* [Stored entries]
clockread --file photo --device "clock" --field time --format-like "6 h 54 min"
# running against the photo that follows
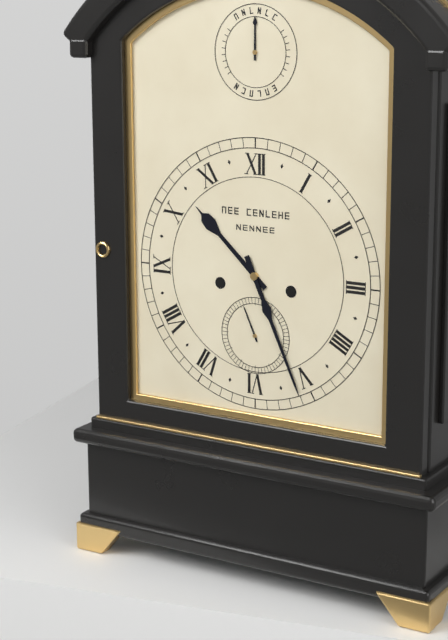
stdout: 10 h 26 min
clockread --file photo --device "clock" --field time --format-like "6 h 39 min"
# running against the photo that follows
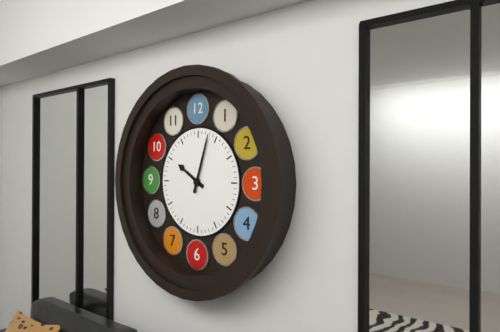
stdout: 10 h 03 min
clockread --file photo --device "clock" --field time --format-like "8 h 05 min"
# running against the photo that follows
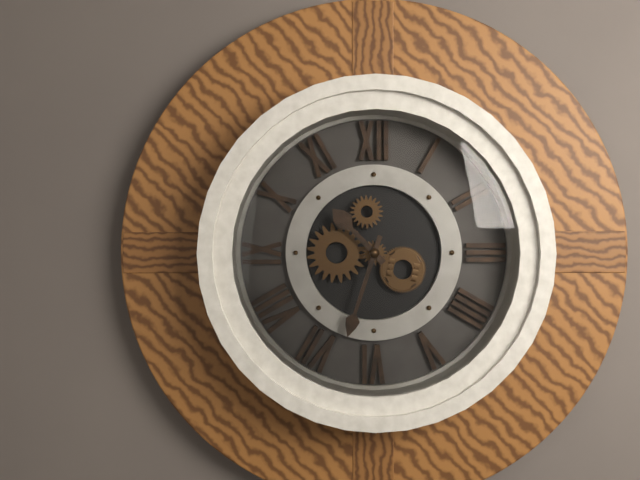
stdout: 10 h 33 min
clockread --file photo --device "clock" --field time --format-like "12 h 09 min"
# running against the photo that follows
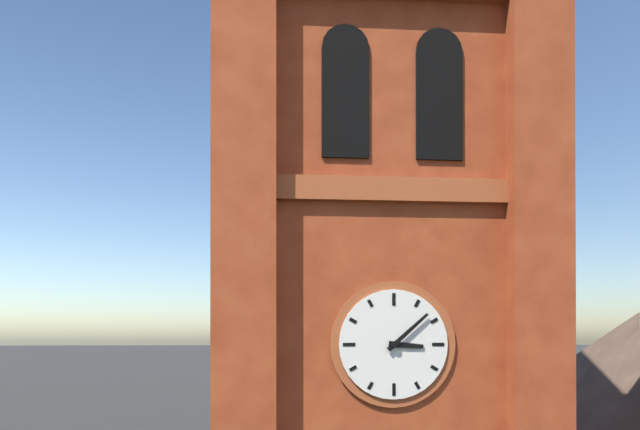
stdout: 3 h 08 min
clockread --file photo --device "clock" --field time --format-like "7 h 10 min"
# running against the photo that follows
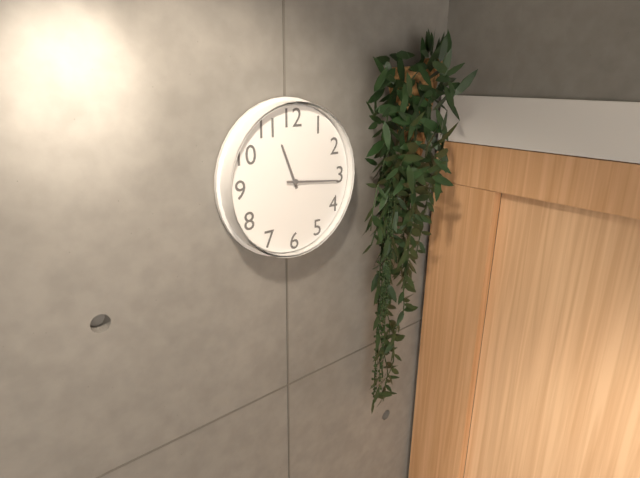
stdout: 11 h 16 min
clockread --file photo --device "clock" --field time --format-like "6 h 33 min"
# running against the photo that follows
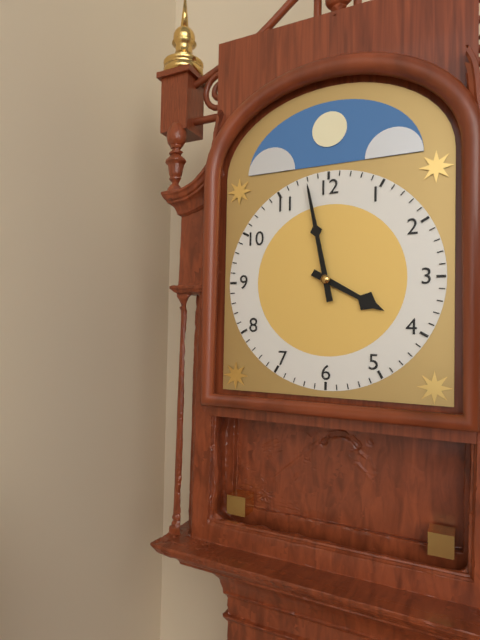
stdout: 3 h 58 min
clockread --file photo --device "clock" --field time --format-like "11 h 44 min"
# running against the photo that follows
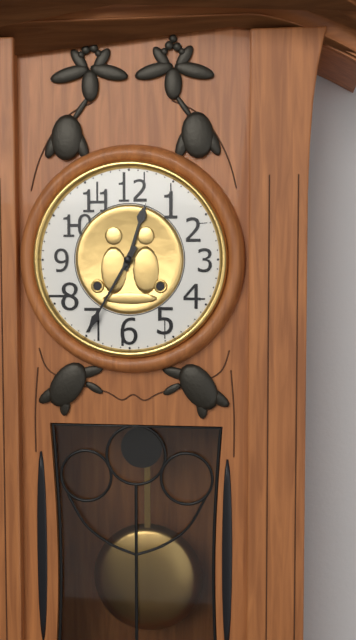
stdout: 12 h 35 min
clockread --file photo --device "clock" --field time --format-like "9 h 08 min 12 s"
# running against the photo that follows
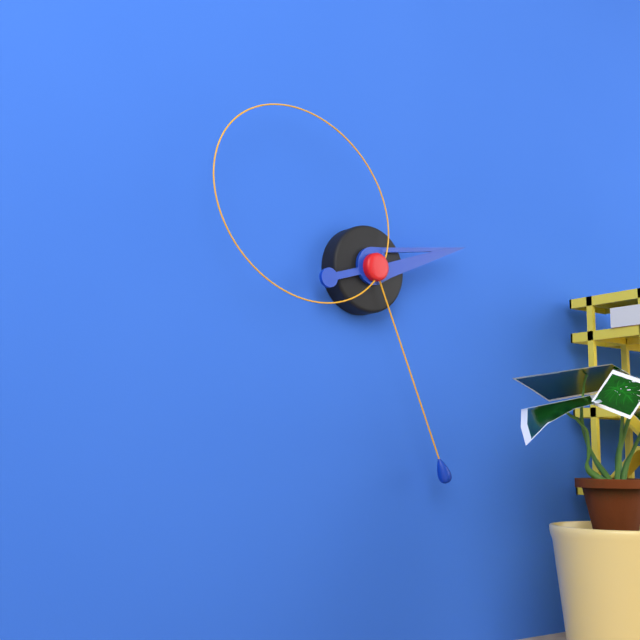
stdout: 2 h 26 min 50 s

* [The task] Copy every line of the items above without any change, omitting the pictures.

* [Solution for this task]
clockread --file photo --device "clock" --field time --format-like "6 h 54 min"
# running against the photo that follows
stdout: 10 h 26 min
clockread --file photo --device "clock" --field time --format-like "6 h 39 min"
# running against the photo that follows
stdout: 10 h 03 min
clockread --file photo --device "clock" --field time --format-like "8 h 05 min"
# running against the photo that follows
stdout: 10 h 33 min
clockread --file photo --device "clock" --field time --format-like "12 h 09 min"
# running against the photo that follows
stdout: 3 h 08 min
clockread --file photo --device "clock" --field time --format-like "7 h 10 min"
# running against the photo that follows
stdout: 11 h 16 min
clockread --file photo --device "clock" --field time --format-like "6 h 33 min"
# running against the photo that follows
stdout: 3 h 58 min
clockread --file photo --device "clock" --field time --format-like "11 h 44 min"
# running against the photo that follows
stdout: 12 h 35 min
clockread --file photo --device "clock" --field time --format-like "9 h 08 min 12 s"
# running against the photo that follows
stdout: 2 h 26 min 50 s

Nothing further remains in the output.